Z przeprowadzonej przez Urząd KNF analizy wynika, że „najtańszy" dla banków byłby wariant zaproponowanych przez przewodniczącego KNF ugód z frankowiczami.
Ugoda dużo prostsza
Pomysł nadzoru polega na zawarciu przez banki ugód i przekonwertowaniu hipotek frankowych na złotowe i rozliczeniu ich tak, jakby od początku były kredytami w złotych ze stawką WIBOR i takimi marżami, jakie stosowano w czasach udzielania tych kredytów. Koszt konwersji na takich zasadach szacowany jest przez nadzór na 35 mld zł. Założono, że ugodami objęto by wszystkie czynne kredyty.
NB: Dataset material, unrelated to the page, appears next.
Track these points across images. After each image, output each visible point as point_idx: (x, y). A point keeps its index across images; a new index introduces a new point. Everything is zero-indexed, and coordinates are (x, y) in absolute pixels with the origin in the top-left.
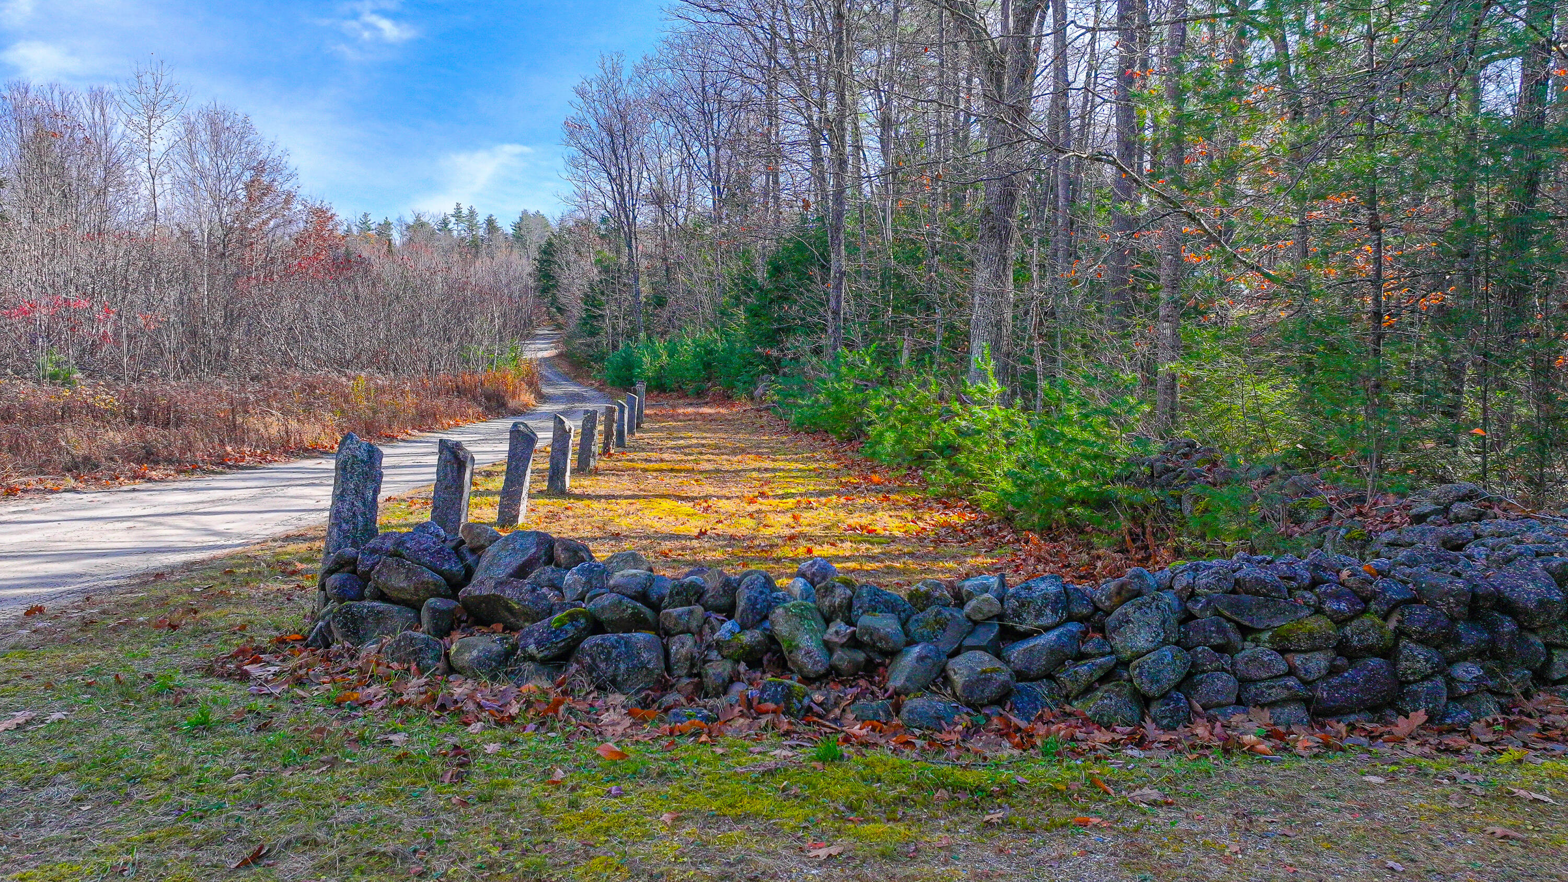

KNF zwraca uwagę, że porozumienia niosą wiele korzyści dla banku, takich jak brak antagonizowania relacji z klientami, zmniejszenie wymogów kapitałowych, zmniejszenie ryzyka prawnego i uniknięcie drogi sądowej i kosztów obsługi prawnej. Z kolei korzyść dla klientów to spadek nominalnego zadłużenia, wyeliminowanie ryzyka kursowego i zmniejszenie relacji długu do wartości nieruchomości. A także brak konieczności składania pozwu sądowego.
Jednak korzyści finansowe dla klientów z ugód byłyby mniejsze niż te, po jakie mogliby sięgnąć w sądzie. Według UKNF wariant najbardziej korzystny dla frankowiczów i najbardziej bolesny dla banków kosztowałby sektor 234 mld zł. To koszt unieważnienia wszystkich frankowych kredytów (także już spłaconych) przy założeniu, że banki musiałyby zwrócić klientom wszystkie pobrane raty, a ci nie musieliby bankom oddawać nawet kapitału – ze względu na przedawnienie.